RSL Tasmania fighting to save soldier honour boards, graves threatened by sale of Anglican churches

MISSION: RSL Tasmania president Terry Roe will meet with Premier Will Hodgman to voice his concerns over the sale of churches home to soldier honour boards.
MISSION: RSL Tasmania president Terry Roe will meet with Premier Will Hodgman to voice his concerns over the sale of churches home to soldier honour boards.

Some of Northern Tasmania’s churches being sold off to fund part of the redress scheme could be home to the graves of World War I soldiers.

RSL Tasmania has been researching the more than 50 churches on the Anglican Church’s list to ensure any graves of returned soldiers or servicemen and women are protected, as well as memorials and honour boards. 
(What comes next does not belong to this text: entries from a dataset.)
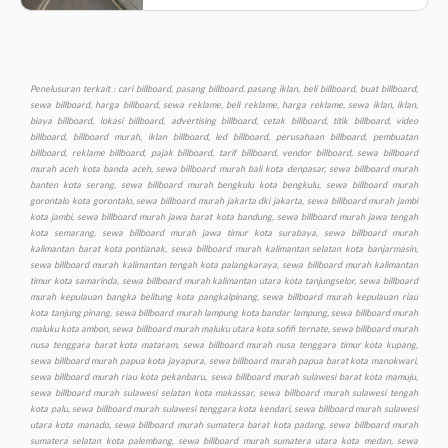
Penelusuran terkait : cari billboard, pasang billboard. pasang iklan, beli billboard, buat billboard, sewa billboard, harga billboard, sewa reklame, beli reklame, harga reklame, sewa iklan, iklan, biaya billboard, lokasi billboard, advertising billboard, cetak billboard, titik billboard, video billboard, billboard murah, iklan billboard, led billboard, perusahaan billboard, pembuatan billboard, reklame billboard, pajak billboard, tarif billboard, vendor billboard, sewa billboard murah aceh kota banda aceh, sewa billboard murah bali kota denpasar, sewa billboard murah banten kota serang, sewa billboard murah bengkulu kota bengkulu, sewa billboard murah gorontalo kota gorontalo, sewa billboard murah jakarta dki jakarta, sewa billboard murah jambi kota jambi, sewa billboard murah jawa barat kota bandung, sewa billboard murah jawa tengah kota semarang, sewa billboard murah jawa timur kota surabaya, sewa billboard murah kalimantan barat kota pontianak, sewa billboard murah kalimantan selatan kota banjarmasin, sewa billboard murah kalimantan tengah kota palangkaraya, sewa billboard murah kalimantan timur kota samarinda, sewa billboard murah kalimantan utara kota tanjungselor, sewa billboard murah kepulauan bangka belitung kota pangkalpinang, sewa billboard murah kepulauan riau kota tanjung pinang, sewa billboard murah lampung kota bandar lampung, sewa billboard murah maluku kota ambon, sewa billboard murah maluku utara kota sofifi ternate, sewa billboard murah nusa tenggara barat kota mataram, sewa billboard murah nusa tenggara timur kota kupang, sewa billboard murah papua kota jayapura, sewa billboard murah papua barat kota manokwari, sewa billboard murah riau kota pekanbaru, sewa billboard murah sulawesi barat kota mamuju, sewa billboard murah sulawesi selatan kota makassar, sewa billboard murah sulawesi tengah kota palu, sewa billboard murah sulawesi tenggara kota kendari, sewa billboard murah sulawesi utara kota manado, sewa billboard murah sumatera barat kota padang, sewa billboard murah sumatera selatan kota palembang, sewa billboard murah sumatera utara kota medan, sewa billboard murah yogyakarta kota yogyakarta, sewa baliho murah aceh kota banda aceh, sewa baliho murah bali kota denpasar, sewa baliho murah banten kota serang, sewa baliho murah bengkulu kota bengkulu, sewa baliho murah gorontalo kota gorontalo, sewa baliho murah jakarta dki jakarta, sewa baliho murah jambi kota jambi, sewa baliho murah jawa barat kota bandung, sewa baliho murah jawa tengah kota semarang, sewa baliho murah jawa timur kota surabaya, sewa baliho murah kalimantan barat kota pontianak, sewa baliho murah kalimantan selatan kota banjarmasin, sewa baliho murah, kalimantan tengah kota palangkaraya, sewa baliho murah kalimantan timur kota samarinda, sewa baliho murah kalimantan utara kota tanjungselor, sewa baliho murah kepulauan bangka belitung kota pangkalpinang, sewa murah baliho kepulauan riau kota tanjung pinang, sewa baliho murah lampung kota bandar lampung, sewa baliho murah maluku kota ambon, sewa baliho murah maluku utara kota sofifi ternate, sewa baliho murah nusa tenggara barat kota mataram, sewa baliho murah nusa tenggara timur kota kupang, sewa baliho murah papua kota jayapura, sewa baliho murah papua barat kota manokwari, sewa baliho murah riau kota pekanbaru, sewa baliho murah sulawesi barat kota mamuju, sewa baliho murah sulawesi selatan kota makassar, sewa baliho murah sulawesi tengah kota palu, sewa baliho murah sulawesi tenggara kota kendari, sewa baliho murah sulawesi utara kota manado, sewa baliho murah sumatera barat kota padang, sewa baliho murah sumatera selatan kota palembang, sewa baliho murah sumatera utara kota medan, sewa baliho murah yogyakarta kota yogyakarta, sewa videotron murah aceh kota banda aceh, sewa videotron murah bali kota denpasar, sewa videotron murah banten kota serang, sewa videotron murah bengkulu kota bengkulu, sewa videotron murah gorontalo kota gorontalo, sewa videotron murah jakarta dki jakarta, sewa videotron murah jambi kota jambi, sewa videotron murah jawa barat kota bandung, sewa videotron murah jawa tengah kota semarang, sewa videotron murah jawa timur kota surabaya, sewa videotron murah kalimantan barat kota pontianak, sewa videotron murah kalimantan selatan kota banjarmasin, sewa videotron murah kalimantan tengah kota palangkaraya, sewa videotron murah kalimantan timur kota samarinda, sewa videotron murah kalimantan utara kota tanjungselor, sewa videotron murah kepulauan bangka belitung kota pangkalpinang, sewa videotron murah kepulauan riau kota tanjung pinang, sewa videotron murah lampung kota bandar lampung, sewa videotron murah maluku kota ambon, sewa videotron murah maluku utara kota sofifi ternate, sewa videotron murah nusa tenggara barat kota mataram, sewa videotron murah nusa tenggara timur kota kupang, sewa videotron murah papua kota jayapura, sewa videotron murah papua barat kota manokwari, sewa videotron murah riau kota pekanbaru, sewa videotron murah sulawesi barat kota mamuju, sewa videotron murah sulawesi selatan kota makassar, sewa videotron murah sulawesi tengah kota palu, sewa videotron murah sulawesi tenggara kota kendari, sewa videotron murah sulawesi utara kota manado, sewa videotron murah sumatera barat kota padang, sewa videotron murah sumatera selatan kota palembang, sewa videotron murah sumatera utara kota medan, sewa videotron murah yogyakarta kota yogyakarta, produksi murah billboard aceh kota banda aceh, produksi billboard murah bali kota denpasar, produksi billboard murah banten kota serang, produksi billboard murah bengkulu kota bengkulu, produksi billboard murah gorontalo kota gorontalo, produksi billboard murah jakarta dki jakarta, produksi billboard murah jambi kota jambi, produksi billboard murah jawa barat kota bandung, produksi billboard murah jawa tengah kota semarang, produksi billboard murah jawa timur kota surabaya, produksi billboard murah kalimantan barat kota pontianak, produksi billboard murah kalimantan selatan kota banjarmasin, produksi billboard murah kalimantan tengah kota palangkaraya, produksi billboard murah kalimantan timur kota samarinda, produksi billboard murah kalimantan utara kota tanjungselor, produksi billboard murah kepulauan bangka belitung kota pangkalpinang, produksi billboard murah kepulauan riau kota tanjung pinang, produksi billboard murah lampung kota bandar lampung, produksi billboard murah maluku kota ambon, produksi billboard maluku utara kota sofifi ternate, produksi billboard murah nusa tenggara barat kota mataram, produksi billboard murah nusa tenggara timur kota kupang, produksi billboard murah papua kota jayapura, produksi billboard murah papua barat kota manokwari, produksi billboard murah riau kota pekanbaru, produksi billboard murah sulawesi barat kota mamuju, produksi billboard murah sulawesi selatan kota makassar, produksi billboard murah sulawesi tengah kota palu, produksi billboard murah sulawesi tenggara kota kendari, produksi billboard murah sulawesi utara kota manado, produksi billboard murah sumatera barat kota padang, produksi billboard murah sumatera selatan kota palembang, produksi billboard murah sumatera utara kota medan, produksi billboard murah yogyakarta kota yogyakarta, produksi baliho murah aceh kota banda aceh, produksi baliho murah bali kota denpasar, produksi baliho murah banten kota serang, produksi baliho murah bengkulu kota bengkulu, produksi baliho murah gorontalo kota gorontalo, produksi baliho murah jakarta dki jakarta, produksi baliho murah jambi kota jambi, produksi baliho murah jawa barat kota bandung, produksi baliho murah jawa tengah kota semarang, produksi baliho murah jawa timur kota surabaya, produksi baliho murah kalimantan barat kota pontianak, produksi baliho murah kalimantan selatan kota banjarmasin, produksi baliho murah kalimantan tengah kota palangkaraya, produksi baliho murah kalimantan timur kota samarinda, produksi baliho murah kalimantan utara kota tanjungselor, produksi baliho murah kepulauan bangka belitung kota pangkalpinang, produksi baliho murah kepulauan riau kota tanjung pinang, produksi baliho murah lampung kota bandar lampung, produksi baliho murah maluku kota ambon, produksi baliho murah maluku utara kota sofifi ternate, produksi baliho murah nusa tenggara barat kota mataram, produksi baliho murah nusa tenggara timur kota kupang, produksi baliho murah papua kota jayapura, produksi baliho murah papua barat kota manokwari, produksi baliho murah riau kota pekanbaru, produksi baliho murah sulawesi barat kota mamuju, produksi baliho murah sulawesi selatan kota makassar, produksi baliho murah sulawesi tengah kota palu, produksi baliho murah sulawesi tenggara kota kendari, produksi baliho murah sulawesi utara kota manado, produksi baliho murah sumatera barat kota padang, produksi baliho murah sumatera selatan kota palembang, produksi baliho murah sumatera utara kota medan, produksi baliho murah yogyakarta kota yogyakarta, produksi videotron murah aceh kota banda aceh, produksi videotron murah bali kota denpasar, produksi videotron murah banten kota serang, produksi videotron murah bengkulu kota bengkulu, produksi videotron murah gorontalo kota gorontalo, produksi videotron murah jakarta dki jakarta, produksi videotron murah jambi kota jambi, produksi videotron murah jawa barat kota bandung, produksi murah videotron jawa tengah kota semarang, produksi videotron murah jawa timur kota surabaya, produksi videotron murah kalimantan barat kota pontianak, produksi videotron murah kalimantan selatan kota banjarmasin, produksi videotron murah, kalimantan tengah kota palangkaraya, produksi videotron murah kalimantan timur kota samarinda, produksi videotron murah kalimantan utara kota tanjungselor, produksi videotron murah kepulauan bangka belitung kota pangkalpinang, produksi videotron murah kepulauan riau kota tanjung pinang, produksi videotron murah lampung kota bandar lampung, produksi videotron murah maluku kota ambon, produksi videotron murah maluku utara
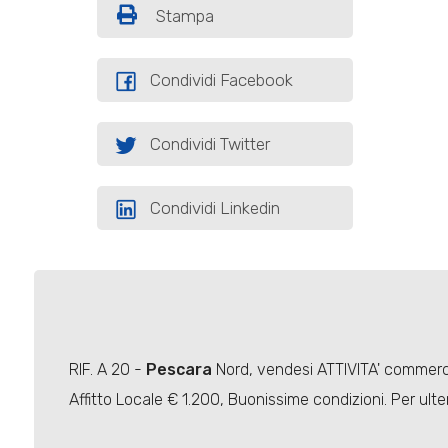
Stampa
Condividi Facebook
Condividi Twitter
Condividi Linkedin
RIF. A 20 -
Pescara
Nord, vendesi ATTIVITA' commercia
Affitto Locale € 1.200, Buonissime condizioni. Per ult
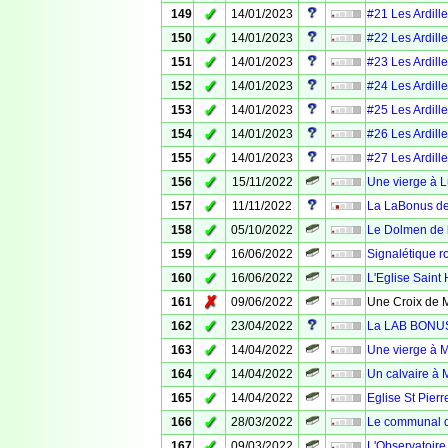
✓
149
14/01/2023
#21 Les Ardille
✓
150
14/01/2023
#22 Les Ardille
✓
151
14/01/2023
#23 Les Ardille
✓
152
14/01/2023
#24 Les Ardille
✓
153
14/01/2023
#25 Les Ardille
✓
154
14/01/2023
#26 Les Ardille
✓
155
14/01/2023
#27 Les Ardille
✓
156
15/11/2022
Une vierge à 
✓
157
11/11/2022
La LaBonus de
✓
158
05/10/2022
Le Dolmen de l
✓
159
16/06/2022
Signalétique ro
✓
160
16/06/2022
L'Eglise Saint 
✗
161
09/06/2022
Une Croix de M
✓
162
23/04/2022
La LAB BONUS 
✓
163
14/04/2022
Une vierge à 
✓
164
14/04/2022
Un calvaire à 
✓
165
14/04/2022
Eglise St Pier
✓
166
28/03/2022
Le communal d
✓
167
09/03/2022
L'Observatoire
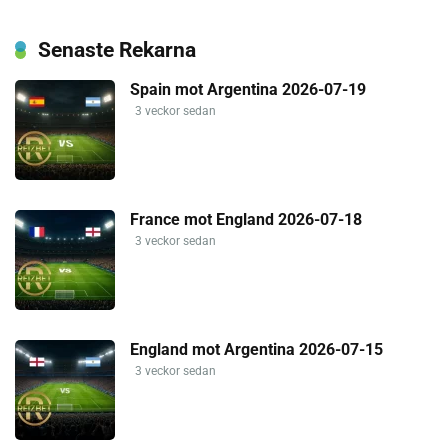
Senaste Rekarna
Spain mot Argentina 2026-07-19
3 veckor sedan
France mot England 2026-07-18
3 veckor sedan
England mot Argentina 2026-07-15
3 veckor sedan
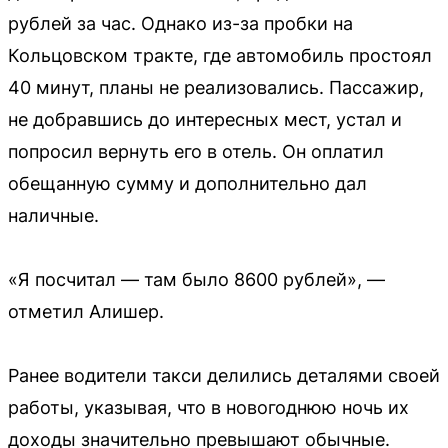
рублей за час. Однако из-за пробки на
Кольцовском тракте, где автомобиль простоял
40 минут, планы не реализовались. Пассажир,
не добравшись до интересных мест, устал и
попросил вернуть его в отель. Он оплатил
обещанную сумму и дополнительно дал
наличные.
«Я посчитал — там было 8600 рублей», —
отметил Алишер.
Ранее водители такси делились деталями своей
работы, указывая, что в новогоднюю ночь их
доходы значительно превышают обычные.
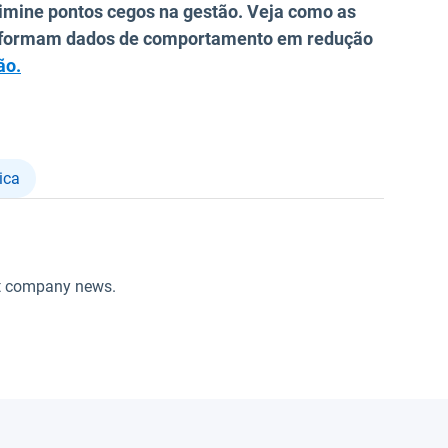
elimine pontos cegos na gestão. Veja como as
nsformam dados de comportamento em redução
ão.
ica
t company news.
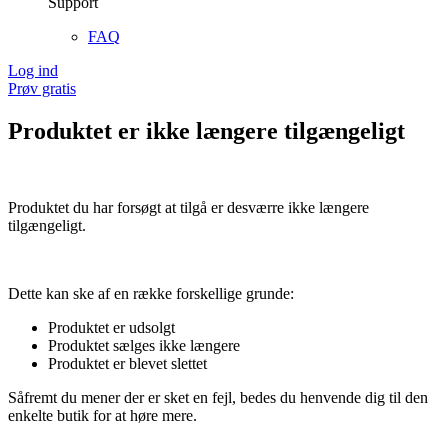
Support
FAQ
Log ind
Prøv gratis
Produktet er ikke længere tilgængeligt
Produktet du har forsøgt at tilgå er desværre ikke længere
tilgængeligt.
Dette kan ske af en række forskellige grunde:
Produktet er udsolgt
Produktet sælges ikke længere
Produktet er blevet slettet
Såfremt du mener der er sket en fejl, bedes du henvende dig til den
enkelte butik for at høre mere.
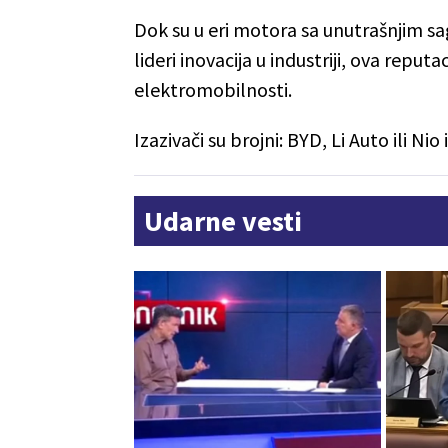
Dok su u eri motora sa unutrašnjim s
lideri inovacija u industriji, ova reput
elektromobilnosti.
Izazivači su brojni: BYD, Li Auto ili Nio
Udarne vesti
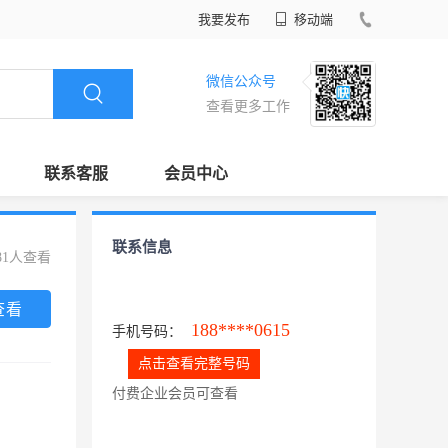
我要发布
移动端
微信公众号
查看更多工作
联系客服
会员中心
联系信息
81人查看
查看
188****0615
手机号码：
点击查看完整号码
付费企业会员可查看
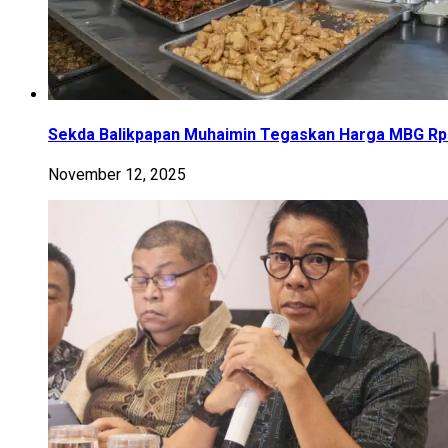
Sekda Balikpapan Muhaimin Tegaskan Harga MBG Rp12 
November 12, 2025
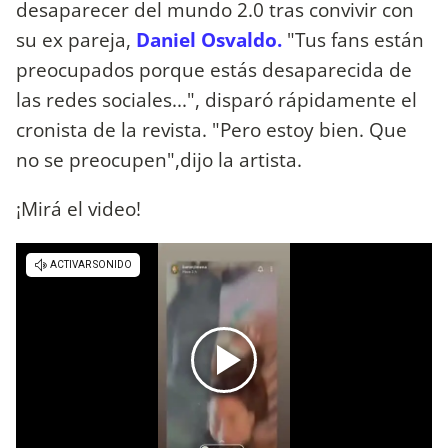
desaparecer del mundo 2.0 tras convivir con
su ex pareja,
Daniel Osvaldo.
"Tus fans están
preocupados porque estás desaparecida de
las redes sociales...", disparó rápidamente el
cronista de la revista. "Pero estoy bien. Que
no se preocupen",dijo la artista.
¡Mirá el video!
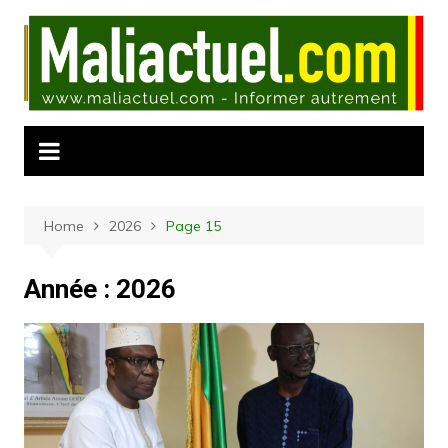
Skip
to
content
Home
2026
Page 15
Année :
2026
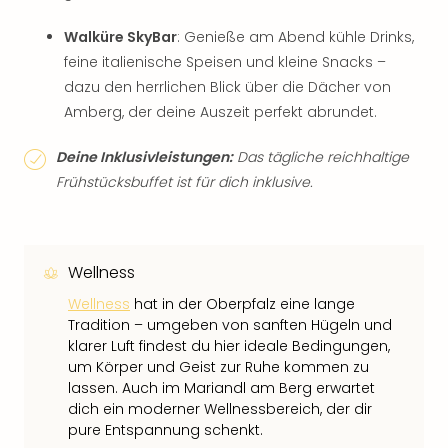
Walküre SkyBar
: Genieße am Abend kühle Drinks,
feine italienische Speisen und kleine Snacks –
dazu den herrlichen Blick über die Dächer von
Amberg, der deine Auszeit perfekt abrundet.
Deine Inklusivleistungen:
Das tägliche reichhaltige
Frühstücksbuffet ist für dich inklusive.
Wellness
Wellness
hat in der Oberpfalz eine lange
Tradition – umgeben von sanften Hügeln und
klarer Luft findest du hier ideale Bedingungen,
um Körper und Geist zur Ruhe kommen zu
lassen. Auch im Mariandl am Berg erwartet
dich ein moderner Wellnessbereich, der dir
pure Entspannung schenkt.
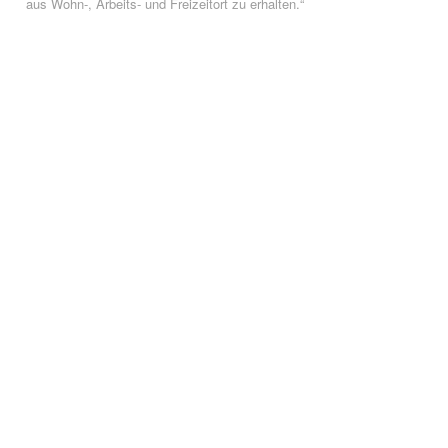
aus Wohn-, Arbeits- und Freizeitort zu erhalten.“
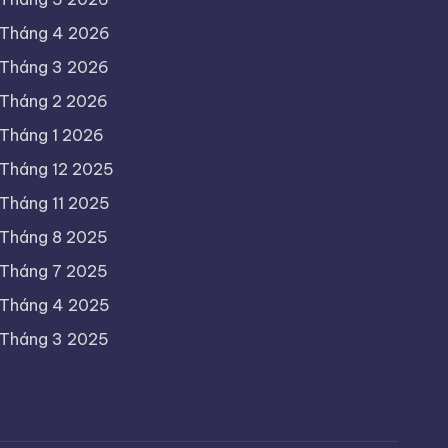
Tháng 4 2026
Tháng 3 2026
Tháng 2 2026
Tháng 1 2026
Tháng 12 2025
Tháng 11 2025
Tháng 8 2025
Tháng 7 2025
Tháng 4 2025
Tháng 3 2025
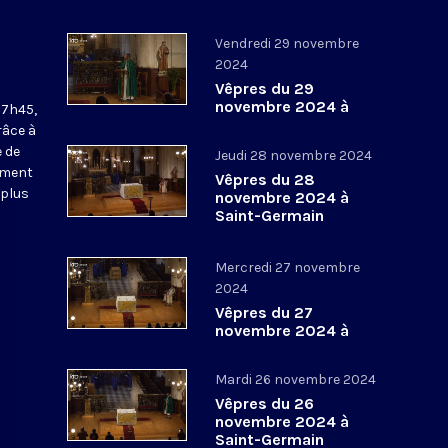
Vendredi 29 novembre
2024
Vêpres du 29
novembre 2024 à
17h45,
Saint-Germain
râce à
l’Auxerrois
 de
Jeudi 28 novembre 2024
ement
Vêpres du 28
 plus
novembre 2024 à
Saint-Germain
l’Auxerrois
Mercredi 27 novembre
2024
Vêpres du 27
novembre 2024 à
Saint-Germain
l’Auxerrois
Mardi 26 novembre 2024
Vêpres du 26
novembre 2024 à
Saint-Germain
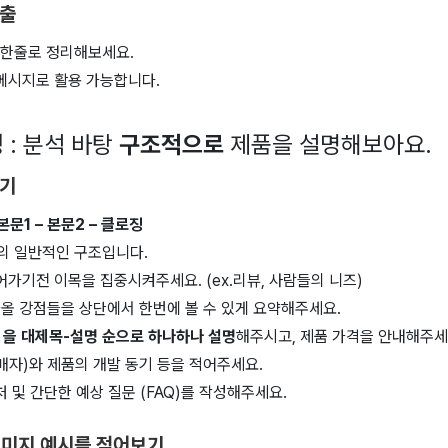
도출
 한줄로 정리해보세요.
 메시지로 활용 가능합니다.
성
: 분석 바탕
구조적으로
제품을 설명해보아요.
잡기
본문1 – 본문2 – 클로징
의 일반적인 구조입니다.
어가기전 이목을 집중시켜주세요. (ex.리뷰, 사람들의 니즈)
 나올 강점들을 상단에서 한번에 볼 수 있게 요약해주세요.
,3 을 대제목-설명 순으로 하나하나 설명
해주시고, 제품 가격을 안내해주세
판매자)와 제품의 개발 동기 등을 적어주세요.
처 및 간단한 예상 질문 (FAQ)를 작성해주세요.
이미지 예시를 적어보기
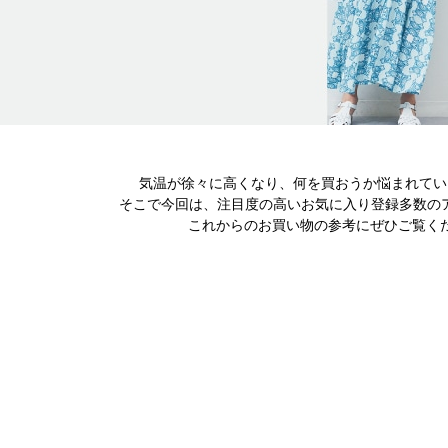
気温が徐々に高くなり、何を買おうか悩まれてい
そこで今回は、注目度の高いお気に入り登録多数のアイ
これからのお買い物の参考にぜひご覧く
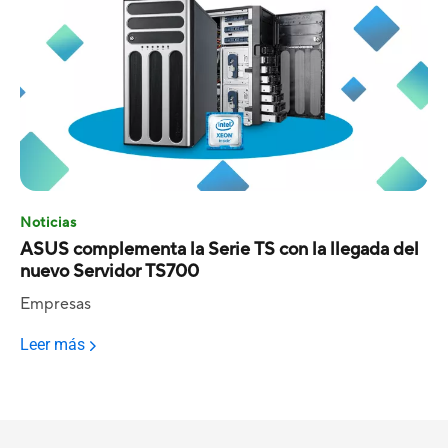
Noticias
ASUS complementa la Serie TS con la llegada del
nuevo Servidor TS700
Empresas
Leer más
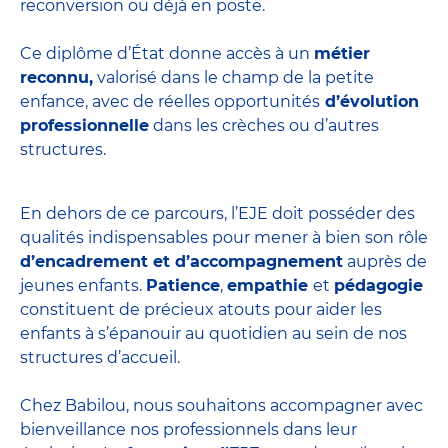
reconversion ou déjà en poste.
Ce diplôme d’État donne accès à un
métier
reconnu,
valorisé dans le champ de la petite
enfance, avec de réelles opportunités
d’évolution
professionnelle
dans les crèches ou d’autres
structures.
En dehors de ce parcours, l’EJE doit posséder des
qualités indispensables pour mener à bien son rôle
d’encadrement et d’accompagnement
auprès de
jeunes enfants.
Patience
,
empathie
et
pédagogie
constituent de précieux atouts pour aider les
enfants à s’épanouir au quotidien au sein de nos
structures d’accueil.
Chez Babilou, nous souhaitons accompagner avec
bienveillance nos professionnels dans leur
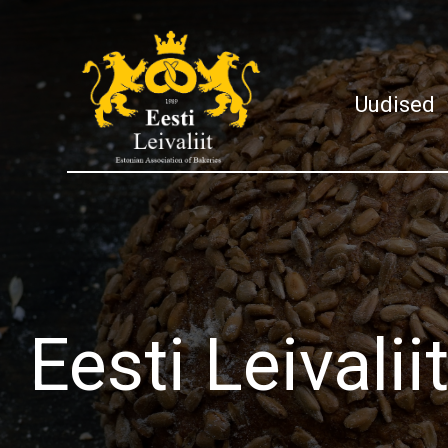
Uudised
Eesti Leivali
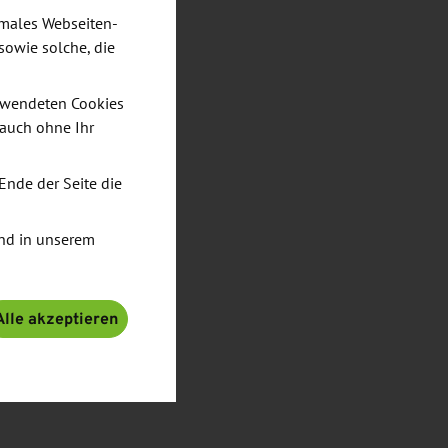
imales Webseiten-
sowie solche, die
verwendeten Cookies
 auch ohne Ihr
Ende der Seite die
nd in unserem
Alle akzeptieren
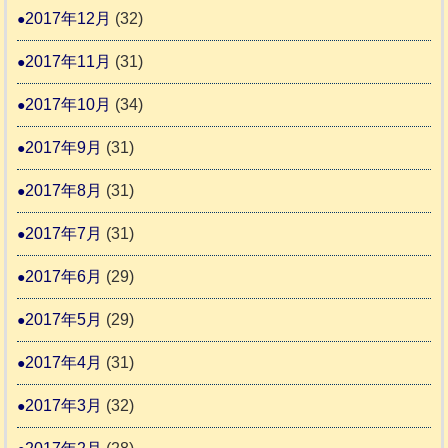
2017年12月
(32)
2017年11月
(31)
2017年10月
(34)
2017年9月
(31)
2017年8月
(31)
2017年7月
(31)
2017年6月
(29)
2017年5月
(29)
2017年4月
(31)
2017年3月
(32)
“We’re hopeful we will be able to have access to church and community records so we can establish if there are any graves,” state president Terry Roe said.

“It is not just about World War I either, it is about World War II and all other conflicts and all men and women who have served in the Australia Defence Force.

“It’s also about the heritage and the history of the communities, once you remove a cemetery for example then that history from that little community is gone and you won’t get it back. Besides the possibility of having ex-servicemen and women buried, there’s probably prominent citizens from the communities.”

Mr Roe said under the current Burial and Cremations Act 2002, graves could be removed after a certain period of time if the church was purchased privately.

“There’s nothing stopping the owners bulldozing the building or removing the monuments and headstones or even exhuming the bodies,” he said.

“That would just be such a disgrace if that happened.”

It’s not all bad news at some of the churches though.

At St Peters Church at Fingal, an honour board will be saved by a local history group.

Another honour board at Pyengana has been protected and will be relocated to the community hall.

At Mathinna, a community group is working to relocate a third honour board at St Michaels and All Angels Church.

“The group has been in touch with the Anglican Diocese to make an offer to buy the church [at Mathinna],” Mr Roe said.

In an effort to spread the message further, Mr Roe reached out to the Director of the Australian War Memorial, Dr Brendan Nelson.

“I sent him a letter and he rang me up, he was very surprised and very disappointed,” Mr Roe said.

All 51 sub-branches of RSL Tasmania have joined the mission to protect the history of the state’s soldiers.

Now, Mr Roe is planning to meet with Premier Will Hodgman next month to discuss his concerns and push for changes to the Burial and Cremations Act 2002.